## Goal of the exercise
Revise the records below by replacing "bounding box" with "enclosing box" wherever it occurs, and leave everything else unchanged.

## Extracted records
** start **
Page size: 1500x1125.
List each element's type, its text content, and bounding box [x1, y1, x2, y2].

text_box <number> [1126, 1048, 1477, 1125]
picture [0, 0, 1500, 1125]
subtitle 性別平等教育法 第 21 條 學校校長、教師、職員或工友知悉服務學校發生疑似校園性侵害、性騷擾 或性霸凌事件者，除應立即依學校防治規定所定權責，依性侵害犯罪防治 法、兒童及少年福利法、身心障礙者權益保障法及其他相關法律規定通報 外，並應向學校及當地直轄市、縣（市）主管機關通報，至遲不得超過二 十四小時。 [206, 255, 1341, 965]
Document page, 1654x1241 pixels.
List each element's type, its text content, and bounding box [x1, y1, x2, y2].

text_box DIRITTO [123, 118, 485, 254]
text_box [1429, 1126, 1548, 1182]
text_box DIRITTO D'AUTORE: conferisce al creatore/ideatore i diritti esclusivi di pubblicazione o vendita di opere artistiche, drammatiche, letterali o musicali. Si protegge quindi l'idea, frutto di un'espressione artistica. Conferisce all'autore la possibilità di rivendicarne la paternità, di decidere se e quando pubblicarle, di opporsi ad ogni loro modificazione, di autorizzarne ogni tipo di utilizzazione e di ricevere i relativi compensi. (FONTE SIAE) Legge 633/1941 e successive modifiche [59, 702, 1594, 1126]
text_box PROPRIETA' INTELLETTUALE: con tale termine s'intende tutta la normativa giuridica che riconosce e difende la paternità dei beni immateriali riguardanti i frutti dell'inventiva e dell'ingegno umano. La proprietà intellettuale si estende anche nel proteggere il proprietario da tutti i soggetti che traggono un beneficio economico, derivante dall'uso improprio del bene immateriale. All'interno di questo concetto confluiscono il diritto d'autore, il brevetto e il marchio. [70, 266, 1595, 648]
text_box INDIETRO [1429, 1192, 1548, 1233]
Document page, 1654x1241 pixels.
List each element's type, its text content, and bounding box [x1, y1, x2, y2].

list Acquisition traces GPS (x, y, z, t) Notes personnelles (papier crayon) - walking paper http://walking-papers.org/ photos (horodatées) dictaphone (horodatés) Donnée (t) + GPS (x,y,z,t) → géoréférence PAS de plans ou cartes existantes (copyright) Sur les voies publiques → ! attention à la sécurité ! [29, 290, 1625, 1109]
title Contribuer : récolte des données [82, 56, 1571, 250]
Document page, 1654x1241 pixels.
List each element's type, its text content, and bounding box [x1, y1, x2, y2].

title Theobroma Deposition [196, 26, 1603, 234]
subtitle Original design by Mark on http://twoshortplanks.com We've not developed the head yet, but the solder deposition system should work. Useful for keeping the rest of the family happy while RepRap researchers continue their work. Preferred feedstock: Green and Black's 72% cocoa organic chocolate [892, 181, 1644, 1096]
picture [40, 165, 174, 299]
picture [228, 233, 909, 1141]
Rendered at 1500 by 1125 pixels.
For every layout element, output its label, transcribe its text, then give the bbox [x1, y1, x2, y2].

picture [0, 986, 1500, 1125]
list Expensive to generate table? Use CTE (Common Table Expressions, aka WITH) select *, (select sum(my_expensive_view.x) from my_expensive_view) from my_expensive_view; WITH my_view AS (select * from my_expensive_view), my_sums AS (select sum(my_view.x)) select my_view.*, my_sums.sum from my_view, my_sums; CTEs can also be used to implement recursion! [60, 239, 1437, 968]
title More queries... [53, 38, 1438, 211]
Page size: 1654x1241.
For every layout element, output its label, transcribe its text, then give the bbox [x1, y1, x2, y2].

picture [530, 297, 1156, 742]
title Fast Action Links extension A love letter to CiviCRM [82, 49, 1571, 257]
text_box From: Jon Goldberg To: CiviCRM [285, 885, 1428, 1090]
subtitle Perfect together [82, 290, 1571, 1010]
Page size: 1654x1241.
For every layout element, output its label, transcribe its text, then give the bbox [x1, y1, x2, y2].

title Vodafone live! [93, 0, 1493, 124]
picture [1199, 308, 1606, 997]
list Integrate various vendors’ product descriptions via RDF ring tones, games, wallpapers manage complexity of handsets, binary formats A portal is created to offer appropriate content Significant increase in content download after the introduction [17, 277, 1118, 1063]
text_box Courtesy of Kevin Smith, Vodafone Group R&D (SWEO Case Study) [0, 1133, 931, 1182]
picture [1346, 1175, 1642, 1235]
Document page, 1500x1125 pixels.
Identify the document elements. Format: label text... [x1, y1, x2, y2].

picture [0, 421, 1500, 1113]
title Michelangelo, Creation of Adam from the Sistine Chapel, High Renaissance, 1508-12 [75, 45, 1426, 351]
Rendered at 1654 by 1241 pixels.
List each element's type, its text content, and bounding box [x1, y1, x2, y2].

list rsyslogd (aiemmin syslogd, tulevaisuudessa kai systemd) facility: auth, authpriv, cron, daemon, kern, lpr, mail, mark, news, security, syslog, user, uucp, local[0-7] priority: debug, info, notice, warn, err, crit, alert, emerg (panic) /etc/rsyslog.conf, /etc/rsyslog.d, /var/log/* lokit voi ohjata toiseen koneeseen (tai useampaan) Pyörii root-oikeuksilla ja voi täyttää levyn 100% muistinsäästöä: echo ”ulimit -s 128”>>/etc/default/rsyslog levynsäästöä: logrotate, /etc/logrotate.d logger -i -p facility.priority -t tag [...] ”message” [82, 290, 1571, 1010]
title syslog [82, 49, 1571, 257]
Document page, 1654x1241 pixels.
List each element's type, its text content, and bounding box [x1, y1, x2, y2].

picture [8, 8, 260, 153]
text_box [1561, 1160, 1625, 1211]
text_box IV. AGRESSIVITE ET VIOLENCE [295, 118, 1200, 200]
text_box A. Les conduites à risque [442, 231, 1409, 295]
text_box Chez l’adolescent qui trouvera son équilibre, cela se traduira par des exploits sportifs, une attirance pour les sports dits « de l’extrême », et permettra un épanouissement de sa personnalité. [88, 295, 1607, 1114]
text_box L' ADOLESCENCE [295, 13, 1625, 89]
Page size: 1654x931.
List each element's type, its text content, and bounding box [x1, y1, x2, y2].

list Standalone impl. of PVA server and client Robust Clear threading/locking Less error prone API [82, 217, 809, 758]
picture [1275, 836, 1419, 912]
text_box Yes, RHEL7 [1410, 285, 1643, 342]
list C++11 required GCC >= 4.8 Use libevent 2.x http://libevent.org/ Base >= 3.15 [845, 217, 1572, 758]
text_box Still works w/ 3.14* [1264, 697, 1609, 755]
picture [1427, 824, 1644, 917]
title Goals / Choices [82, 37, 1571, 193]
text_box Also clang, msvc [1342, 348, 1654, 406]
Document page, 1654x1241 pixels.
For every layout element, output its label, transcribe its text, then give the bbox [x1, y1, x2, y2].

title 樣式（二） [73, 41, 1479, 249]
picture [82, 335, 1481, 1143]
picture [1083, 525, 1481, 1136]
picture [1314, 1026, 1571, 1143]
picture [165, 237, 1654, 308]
** end **
## Written answer
Page size: 1500x1125.
List each element's type, its text content, and enclosing box [x1, y1, x2, y2].

text_box <number> [1126, 1048, 1477, 1125]
picture [0, 0, 1500, 1125]
subtitle 性別平等教育法 第 21 條 學校校長、教師、職員或工友知悉服務學校發生疑似校園性侵害、性騷擾 或性霸凌事件者，除應立即依學校防治規定所定權責，依性侵害犯罪防治 法、兒童及少年福利法、身心障礙者權益保障法及其他相關法律規定通報 外，並應向學校及當地直轄市、縣（市）主管機關通報，至遲不得超過二 十四小時。 [206, 255, 1341, 965]
Document page, 1654x1241 pixels.
List each element's type, its text content, and enclosing box [x1, y1, x2, y2].

text_box DIRITTO [123, 118, 485, 254]
text_box [1429, 1126, 1548, 1182]
text_box DIRITTO D'AUTORE: conferisce al creatore/ideatore i diritti esclusivi di pubblicazione o vendita di opere artistiche, drammatiche, letterali o musicali. Si protegge quindi l'idea, frutto di un'espressione artistica. Conferisce all'autore la possibilità di rivendicarne la paternità, di decidere se e quando pubblicarle, di opporsi ad ogni loro modificazione, di autorizzarne ogni tipo di utilizzazione e di ricevere i relativi compensi. (FONTE SIAE) Legge 633/1941 e successive modifiche [59, 702, 1594, 1126]
text_box PROPRIETA' INTELLETTUALE: con tale termine s'intende tutta la normativa giuridica che riconosce e difende la paternità dei beni immateriali riguardanti i frutti dell'inventiva e dell'ingegno umano. La proprietà intellettuale si estende anche nel proteggere il proprietario da tutti i soggetti che traggono un beneficio economico, derivante dall'uso improprio del bene immateriale. All'interno di questo concetto confluiscono il diritto d'autore, il brevetto e il marchio. [70, 266, 1595, 648]
text_box INDIETRO [1429, 1192, 1548, 1233]
Document page, 1654x1241 pixels.
List each element's type, its text content, and enclosing box [x1, y1, x2, y2].

list Acquisition traces GPS (x, y, z, t) Notes personnelles (papier crayon) - walking paper http://walking-papers.org/ photos (horodatées) dictaphone (horodatés) Donnée (t) + GPS (x,y,z,t) → géoréférence PAS de plans ou cartes existantes (copyright) Sur les voies publiques → ! attention à la sécurité ! [29, 290, 1625, 1109]
title Contribuer : récolte des données [82, 56, 1571, 250]
Document page, 1654x1241 pixels.
List each element's type, its text content, and enclosing box [x1, y1, x2, y2].

title Theobroma Deposition [196, 26, 1603, 234]
subtitle Original design by Mark on http://twoshortplanks.com We've not developed the head yet, but the solder deposition system should work. Useful for keeping the rest of the family happy while RepRap researchers continue their work. Preferred feedstock: Green and Black's 72% cocoa organic chocolate [892, 181, 1644, 1096]
picture [40, 165, 174, 299]
picture [228, 233, 909, 1141]
Rendered at 1500 by 1125 pixels.
For every layout element, output its label, transcribe its text, then give the bbox [x1, y1, x2, y2].

picture [0, 986, 1500, 1125]
list Expensive to generate table? Use CTE (Common Table Expressions, aka WITH) select *, (select sum(my_expensive_view.x) from my_expensive_view) from my_expensive_view; WITH my_view AS (select * from my_expensive_view), my_sums AS (select sum(my_view.x)) select my_view.*, my_sums.sum from my_view, my_sums; CTEs can also be used to implement recursion! [60, 239, 1437, 968]
title More queries... [53, 38, 1438, 211]
Page size: 1654x1241.
For every layout element, output its label, transcribe its text, then give the bbox [x1, y1, x2, y2].

picture [530, 297, 1156, 742]
title Fast Action Links extension A love letter to CiviCRM [82, 49, 1571, 257]
text_box From: Jon Goldberg To: CiviCRM [285, 885, 1428, 1090]
subtitle Perfect together [82, 290, 1571, 1010]
Page size: 1654x1241.
For every layout element, output its label, transcribe its text, then give the bbox [x1, y1, x2, y2].

title Vodafone live! [93, 0, 1493, 124]
picture [1199, 308, 1606, 997]
list Integrate various vendors’ product descriptions via RDF ring tones, games, wallpapers manage complexity of handsets, binary formats A portal is created to offer appropriate content Significant increase in content download after the introduction [17, 277, 1118, 1063]
text_box Courtesy of Kevin Smith, Vodafone Group R&D (SWEO Case Study) [0, 1133, 931, 1182]
picture [1346, 1175, 1642, 1235]
Document page, 1500x1125 pixels.
Identify the document elements. Format: label text... [x1, y1, x2, y2].

picture [0, 421, 1500, 1113]
title Michelangelo, Creation of Adam from the Sistine Chapel, High Renaissance, 1508-12 [75, 45, 1426, 351]
Rendered at 1654 by 1241 pixels.
List each element's type, its text content, and enclosing box [x1, y1, x2, y2].

list rsyslogd (aiemmin syslogd, tulevaisuudessa kai systemd) facility: auth, authpriv, cron, daemon, kern, lpr, mail, mark, news, security, syslog, user, uucp, local[0-7] priority: debug, info, notice, warn, err, crit, alert, emerg (panic) /etc/rsyslog.conf, /etc/rsyslog.d, /var/log/* lokit voi ohjata toiseen koneeseen (tai useampaan) Pyörii root-oikeuksilla ja voi täyttää levyn 100% muistinsäästöä: echo ”ulimit -s 128”>>/etc/default/rsyslog levynsäästöä: logrotate, /etc/logrotate.d logger -i -p facility.priority -t tag [...] ”message” [82, 290, 1571, 1010]
title syslog [82, 49, 1571, 257]
Document page, 1654x1241 pixels.
List each element's type, its text content, and enclosing box [x1, y1, x2, y2].

picture [8, 8, 260, 153]
text_box [1561, 1160, 1625, 1211]
text_box IV. AGRESSIVITE ET VIOLENCE [295, 118, 1200, 200]
text_box A. Les conduites à risque [442, 231, 1409, 295]
text_box Chez l’adolescent qui trouvera son équilibre, cela se traduira par des exploits sportifs, une attirance pour les sports dits « de l’extrême », et permettra un épanouissement de sa personnalité. [88, 295, 1607, 1114]
text_box L' ADOLESCENCE [295, 13, 1625, 89]
Page size: 1654x931.
List each element's type, its text content, and enclosing box [x1, y1, x2, y2].

list Standalone impl. of PVA server and client Robust Clear threading/locking Less error prone API [82, 217, 809, 758]
picture [1275, 836, 1419, 912]
text_box Yes, RHEL7 [1410, 285, 1643, 342]
list C++11 required GCC >= 4.8 Use libevent 2.x http://libevent.org/ Base >= 3.15 [845, 217, 1572, 758]
text_box Still works w/ 3.14* [1264, 697, 1609, 755]
picture [1427, 824, 1644, 917]
title Goals / Choices [82, 37, 1571, 193]
text_box Also clang, msvc [1342, 348, 1654, 406]
Document page, 1654x1241 pixels.
For every layout element, output its label, transcribe its text, then give the bbox [x1, y1, x2, y2].

title 樣式（二） [73, 41, 1479, 249]
picture [82, 335, 1481, 1143]
picture [1083, 525, 1481, 1136]
picture [1314, 1026, 1571, 1143]
picture [165, 237, 1654, 308]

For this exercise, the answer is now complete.